Explainable optimized 3D-MoRSE descriptors for the power conversion efficiency prediction of molecular passivated perovskite solar cells through machine learning

Interface molecular passivation is widely utilized to improve the performance and stability of perovskite solar cells (PSCs). However, designing efficient passivation molecules is still challenging. Owing to the fast development of machine learning (ML) methods, screening passivation molecules from molecular libraries with ML models becomes promising. Herein, 3D-MoRSE descriptor sets were introduced to predict the device power conversion efficiency (PCE) by machine learning with automatic relevance determination regression. By fine tuning the scale factor (sL), we found that sL from 0.04 to 0.50 could achieve satisfactory prediction results, and convergence is achieved at s x sL approximate to 1.40. Among all investigated atomic properties, atomic electronegativity and ionization potential revealed a strong correlation with PCE. We identified that molecules with abundant carbon-nitride single or partial-double bonds may achieve good surface passivation and realize high PCE. The highest coefficient of determination (R2) of 0.87 was achieved, demonstrating an improvement of approximately 0.11 compared to existing models.
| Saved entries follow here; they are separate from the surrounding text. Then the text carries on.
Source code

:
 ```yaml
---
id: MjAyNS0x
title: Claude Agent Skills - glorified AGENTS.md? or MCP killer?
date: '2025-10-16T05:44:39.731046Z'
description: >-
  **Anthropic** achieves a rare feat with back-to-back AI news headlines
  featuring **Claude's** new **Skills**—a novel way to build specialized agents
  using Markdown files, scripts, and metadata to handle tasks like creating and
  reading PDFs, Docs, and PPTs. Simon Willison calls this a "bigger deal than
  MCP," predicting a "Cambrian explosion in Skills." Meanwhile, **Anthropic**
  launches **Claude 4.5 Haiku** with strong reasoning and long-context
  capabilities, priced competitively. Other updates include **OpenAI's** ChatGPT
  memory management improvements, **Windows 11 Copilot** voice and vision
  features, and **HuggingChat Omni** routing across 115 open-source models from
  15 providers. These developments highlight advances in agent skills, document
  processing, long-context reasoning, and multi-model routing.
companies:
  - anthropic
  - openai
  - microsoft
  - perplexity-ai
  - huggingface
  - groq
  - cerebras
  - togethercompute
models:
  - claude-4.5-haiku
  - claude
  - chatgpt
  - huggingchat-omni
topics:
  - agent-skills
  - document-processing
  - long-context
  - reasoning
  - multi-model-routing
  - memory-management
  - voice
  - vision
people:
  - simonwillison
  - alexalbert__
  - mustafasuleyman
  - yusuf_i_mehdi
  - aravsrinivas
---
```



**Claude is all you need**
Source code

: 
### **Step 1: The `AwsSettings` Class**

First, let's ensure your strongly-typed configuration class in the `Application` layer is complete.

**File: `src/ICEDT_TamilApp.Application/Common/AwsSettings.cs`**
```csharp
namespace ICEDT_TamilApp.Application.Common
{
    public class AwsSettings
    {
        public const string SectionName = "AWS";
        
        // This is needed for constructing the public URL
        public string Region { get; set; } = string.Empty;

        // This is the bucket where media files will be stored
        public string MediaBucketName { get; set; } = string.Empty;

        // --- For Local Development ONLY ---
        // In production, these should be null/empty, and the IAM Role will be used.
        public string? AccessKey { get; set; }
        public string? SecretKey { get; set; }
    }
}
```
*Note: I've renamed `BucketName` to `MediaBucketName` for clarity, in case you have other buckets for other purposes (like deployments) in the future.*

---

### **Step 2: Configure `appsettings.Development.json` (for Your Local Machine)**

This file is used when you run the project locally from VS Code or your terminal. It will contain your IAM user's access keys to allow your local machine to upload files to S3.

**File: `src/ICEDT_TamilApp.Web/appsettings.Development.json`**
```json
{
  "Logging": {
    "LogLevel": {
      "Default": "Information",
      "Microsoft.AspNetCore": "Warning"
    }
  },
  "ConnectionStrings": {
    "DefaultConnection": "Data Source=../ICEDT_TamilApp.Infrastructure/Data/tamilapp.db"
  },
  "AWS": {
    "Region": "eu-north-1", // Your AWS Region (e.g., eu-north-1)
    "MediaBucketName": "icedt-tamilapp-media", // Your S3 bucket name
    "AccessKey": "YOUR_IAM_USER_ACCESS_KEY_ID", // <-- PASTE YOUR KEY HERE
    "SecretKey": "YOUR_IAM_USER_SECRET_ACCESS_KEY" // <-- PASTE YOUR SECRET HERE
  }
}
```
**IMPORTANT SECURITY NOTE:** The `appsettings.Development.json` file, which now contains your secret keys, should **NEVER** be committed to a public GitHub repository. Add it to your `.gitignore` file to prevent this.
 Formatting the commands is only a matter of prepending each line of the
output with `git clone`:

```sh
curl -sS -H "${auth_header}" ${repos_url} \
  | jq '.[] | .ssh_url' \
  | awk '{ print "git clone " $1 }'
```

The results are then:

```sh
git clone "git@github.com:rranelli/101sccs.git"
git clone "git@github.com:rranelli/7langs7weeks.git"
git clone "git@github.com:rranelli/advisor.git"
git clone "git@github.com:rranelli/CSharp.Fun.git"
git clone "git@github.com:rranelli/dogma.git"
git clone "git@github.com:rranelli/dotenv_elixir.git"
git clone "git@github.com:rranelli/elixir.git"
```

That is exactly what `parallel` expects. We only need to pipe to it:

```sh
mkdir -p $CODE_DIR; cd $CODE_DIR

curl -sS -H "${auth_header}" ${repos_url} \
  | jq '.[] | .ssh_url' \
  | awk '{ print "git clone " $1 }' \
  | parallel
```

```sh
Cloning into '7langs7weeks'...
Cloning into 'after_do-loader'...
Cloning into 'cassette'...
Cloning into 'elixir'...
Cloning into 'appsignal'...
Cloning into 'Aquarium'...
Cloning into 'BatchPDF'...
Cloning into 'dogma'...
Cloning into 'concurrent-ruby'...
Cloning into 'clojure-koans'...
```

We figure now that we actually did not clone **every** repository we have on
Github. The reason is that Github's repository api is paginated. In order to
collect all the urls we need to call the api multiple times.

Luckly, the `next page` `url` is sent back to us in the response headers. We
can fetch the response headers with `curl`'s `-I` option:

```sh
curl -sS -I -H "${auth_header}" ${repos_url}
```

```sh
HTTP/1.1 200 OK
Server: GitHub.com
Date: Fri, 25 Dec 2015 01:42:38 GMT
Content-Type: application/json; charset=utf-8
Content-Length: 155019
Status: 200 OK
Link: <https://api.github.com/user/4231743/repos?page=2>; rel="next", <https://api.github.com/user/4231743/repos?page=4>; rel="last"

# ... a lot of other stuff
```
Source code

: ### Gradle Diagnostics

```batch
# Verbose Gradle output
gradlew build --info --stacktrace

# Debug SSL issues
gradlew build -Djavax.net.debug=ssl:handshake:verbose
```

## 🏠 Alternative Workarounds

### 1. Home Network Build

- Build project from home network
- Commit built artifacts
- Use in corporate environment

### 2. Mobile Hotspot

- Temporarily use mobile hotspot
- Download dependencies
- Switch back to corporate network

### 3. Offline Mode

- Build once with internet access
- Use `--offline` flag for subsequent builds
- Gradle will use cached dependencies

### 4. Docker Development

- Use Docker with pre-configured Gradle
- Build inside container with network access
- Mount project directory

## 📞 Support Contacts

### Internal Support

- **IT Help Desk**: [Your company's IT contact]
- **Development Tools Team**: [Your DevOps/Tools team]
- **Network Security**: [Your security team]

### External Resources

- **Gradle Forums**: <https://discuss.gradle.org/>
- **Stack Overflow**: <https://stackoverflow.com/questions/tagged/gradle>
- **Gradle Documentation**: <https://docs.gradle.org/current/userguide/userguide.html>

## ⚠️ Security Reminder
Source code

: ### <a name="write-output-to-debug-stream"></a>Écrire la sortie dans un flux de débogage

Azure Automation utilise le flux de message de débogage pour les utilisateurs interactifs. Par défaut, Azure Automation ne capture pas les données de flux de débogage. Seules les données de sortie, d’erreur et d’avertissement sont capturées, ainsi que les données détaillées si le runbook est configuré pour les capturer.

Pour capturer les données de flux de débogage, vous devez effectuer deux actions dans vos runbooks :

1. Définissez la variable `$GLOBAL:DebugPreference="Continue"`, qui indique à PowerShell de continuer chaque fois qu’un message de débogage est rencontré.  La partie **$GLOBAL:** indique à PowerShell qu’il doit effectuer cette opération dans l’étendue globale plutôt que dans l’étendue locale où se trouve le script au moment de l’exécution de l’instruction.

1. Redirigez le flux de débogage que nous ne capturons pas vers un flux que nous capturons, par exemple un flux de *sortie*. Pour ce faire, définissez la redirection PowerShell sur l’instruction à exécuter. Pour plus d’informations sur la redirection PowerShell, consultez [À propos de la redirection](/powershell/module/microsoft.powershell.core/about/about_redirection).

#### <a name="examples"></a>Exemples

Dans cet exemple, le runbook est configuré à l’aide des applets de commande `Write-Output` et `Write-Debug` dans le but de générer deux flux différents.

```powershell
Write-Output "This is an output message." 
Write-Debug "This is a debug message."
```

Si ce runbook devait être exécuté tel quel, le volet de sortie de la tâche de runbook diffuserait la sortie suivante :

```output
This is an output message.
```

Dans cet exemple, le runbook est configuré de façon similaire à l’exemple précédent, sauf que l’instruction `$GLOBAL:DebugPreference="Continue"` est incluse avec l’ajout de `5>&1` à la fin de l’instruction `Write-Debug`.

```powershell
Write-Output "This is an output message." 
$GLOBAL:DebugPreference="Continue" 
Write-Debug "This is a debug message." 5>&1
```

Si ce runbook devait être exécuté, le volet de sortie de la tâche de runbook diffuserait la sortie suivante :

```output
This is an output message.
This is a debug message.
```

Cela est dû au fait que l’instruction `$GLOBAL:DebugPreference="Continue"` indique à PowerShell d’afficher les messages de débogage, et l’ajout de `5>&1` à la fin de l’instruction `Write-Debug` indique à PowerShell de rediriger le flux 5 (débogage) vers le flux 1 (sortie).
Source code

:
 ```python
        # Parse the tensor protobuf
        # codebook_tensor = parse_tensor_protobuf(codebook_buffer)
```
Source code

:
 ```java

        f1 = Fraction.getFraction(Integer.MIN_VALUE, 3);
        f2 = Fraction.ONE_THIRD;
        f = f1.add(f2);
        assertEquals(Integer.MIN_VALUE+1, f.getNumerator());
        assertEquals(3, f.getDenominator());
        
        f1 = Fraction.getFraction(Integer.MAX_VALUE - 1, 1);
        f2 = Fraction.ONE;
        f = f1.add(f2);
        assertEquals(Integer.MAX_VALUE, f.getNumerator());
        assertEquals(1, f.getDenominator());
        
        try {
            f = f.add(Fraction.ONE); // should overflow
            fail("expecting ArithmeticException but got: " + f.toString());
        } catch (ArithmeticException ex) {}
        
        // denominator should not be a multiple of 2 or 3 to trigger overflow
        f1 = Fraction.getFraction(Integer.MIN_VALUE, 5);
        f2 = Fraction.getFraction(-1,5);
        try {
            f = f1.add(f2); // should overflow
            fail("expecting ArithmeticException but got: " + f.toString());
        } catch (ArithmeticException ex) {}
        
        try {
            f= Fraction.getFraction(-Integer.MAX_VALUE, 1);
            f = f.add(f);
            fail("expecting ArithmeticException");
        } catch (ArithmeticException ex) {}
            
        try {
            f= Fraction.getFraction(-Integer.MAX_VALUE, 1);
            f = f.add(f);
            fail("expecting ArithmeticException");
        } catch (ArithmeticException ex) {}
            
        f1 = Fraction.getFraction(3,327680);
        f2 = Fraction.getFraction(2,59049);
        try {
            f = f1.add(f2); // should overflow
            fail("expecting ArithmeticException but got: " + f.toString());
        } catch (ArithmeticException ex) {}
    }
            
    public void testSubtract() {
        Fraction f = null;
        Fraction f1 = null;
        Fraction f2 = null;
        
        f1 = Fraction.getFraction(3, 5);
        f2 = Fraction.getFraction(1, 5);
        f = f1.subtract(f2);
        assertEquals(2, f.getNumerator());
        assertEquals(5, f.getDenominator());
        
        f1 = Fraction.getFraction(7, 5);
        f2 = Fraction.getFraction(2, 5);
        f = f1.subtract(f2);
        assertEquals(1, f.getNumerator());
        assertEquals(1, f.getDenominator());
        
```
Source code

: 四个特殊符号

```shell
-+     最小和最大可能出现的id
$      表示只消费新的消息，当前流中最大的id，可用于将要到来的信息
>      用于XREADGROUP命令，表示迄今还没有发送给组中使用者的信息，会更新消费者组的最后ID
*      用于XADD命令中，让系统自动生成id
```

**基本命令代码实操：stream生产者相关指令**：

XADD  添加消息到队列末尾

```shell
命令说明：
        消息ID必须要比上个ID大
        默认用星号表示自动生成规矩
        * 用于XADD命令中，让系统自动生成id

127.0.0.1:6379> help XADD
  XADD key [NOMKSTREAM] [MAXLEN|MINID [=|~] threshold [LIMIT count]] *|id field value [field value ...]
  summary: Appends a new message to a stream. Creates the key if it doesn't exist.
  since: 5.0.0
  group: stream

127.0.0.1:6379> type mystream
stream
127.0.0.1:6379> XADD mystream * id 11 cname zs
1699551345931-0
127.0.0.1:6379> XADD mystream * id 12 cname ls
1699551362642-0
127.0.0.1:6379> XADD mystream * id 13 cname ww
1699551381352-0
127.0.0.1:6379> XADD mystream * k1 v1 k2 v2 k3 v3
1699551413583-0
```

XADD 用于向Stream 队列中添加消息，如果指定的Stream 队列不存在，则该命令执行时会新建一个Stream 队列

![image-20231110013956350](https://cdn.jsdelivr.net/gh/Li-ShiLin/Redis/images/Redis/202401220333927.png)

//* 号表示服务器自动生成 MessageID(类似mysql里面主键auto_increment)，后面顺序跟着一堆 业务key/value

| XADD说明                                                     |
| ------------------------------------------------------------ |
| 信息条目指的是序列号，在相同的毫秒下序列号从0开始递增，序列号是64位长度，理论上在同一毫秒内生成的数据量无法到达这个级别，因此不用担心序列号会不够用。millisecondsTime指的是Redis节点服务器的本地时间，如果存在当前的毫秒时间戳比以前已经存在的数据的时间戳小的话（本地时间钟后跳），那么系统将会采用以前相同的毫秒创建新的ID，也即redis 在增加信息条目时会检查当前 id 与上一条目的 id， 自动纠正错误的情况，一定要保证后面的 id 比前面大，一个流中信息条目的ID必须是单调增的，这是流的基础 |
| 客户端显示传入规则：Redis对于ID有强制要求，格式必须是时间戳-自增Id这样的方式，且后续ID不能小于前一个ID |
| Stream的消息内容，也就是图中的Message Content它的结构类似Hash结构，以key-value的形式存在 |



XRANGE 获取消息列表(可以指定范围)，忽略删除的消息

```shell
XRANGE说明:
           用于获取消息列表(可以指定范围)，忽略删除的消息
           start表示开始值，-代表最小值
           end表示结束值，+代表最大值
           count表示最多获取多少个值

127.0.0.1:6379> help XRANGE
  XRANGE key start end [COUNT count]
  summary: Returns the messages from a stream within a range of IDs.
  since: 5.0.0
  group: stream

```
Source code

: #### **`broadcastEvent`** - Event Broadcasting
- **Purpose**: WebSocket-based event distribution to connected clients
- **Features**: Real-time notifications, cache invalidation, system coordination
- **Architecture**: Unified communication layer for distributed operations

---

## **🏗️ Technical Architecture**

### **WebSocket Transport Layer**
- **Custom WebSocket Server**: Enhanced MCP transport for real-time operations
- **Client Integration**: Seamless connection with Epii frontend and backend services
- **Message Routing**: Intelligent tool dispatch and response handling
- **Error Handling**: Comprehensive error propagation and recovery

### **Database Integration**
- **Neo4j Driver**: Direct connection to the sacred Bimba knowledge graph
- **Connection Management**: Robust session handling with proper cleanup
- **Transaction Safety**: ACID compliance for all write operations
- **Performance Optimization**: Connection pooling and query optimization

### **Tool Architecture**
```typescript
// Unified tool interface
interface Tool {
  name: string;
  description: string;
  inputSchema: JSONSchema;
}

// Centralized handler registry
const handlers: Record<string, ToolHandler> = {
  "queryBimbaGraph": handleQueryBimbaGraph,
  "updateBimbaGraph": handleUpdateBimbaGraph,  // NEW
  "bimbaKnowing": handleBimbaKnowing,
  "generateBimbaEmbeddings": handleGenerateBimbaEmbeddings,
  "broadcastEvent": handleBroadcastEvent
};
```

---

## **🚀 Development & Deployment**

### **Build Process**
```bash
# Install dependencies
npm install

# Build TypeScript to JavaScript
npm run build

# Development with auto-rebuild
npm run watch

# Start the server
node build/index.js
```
Using our optimal models, we predicted the PCEs of the devices with passivated molecules from the PubChem database, and three molecules in the top 15 candidates show good passivation ability in reported experiments. This work provides a simple and efficient method for molecule description for highly accurate ML predictions, which could accelerate the discovery of new molecules for PSC passivation. The 3D-MoRSE descriptor is optimized and introduced to predict the device power conversion efficiency of perovskite solar cells by machine learning.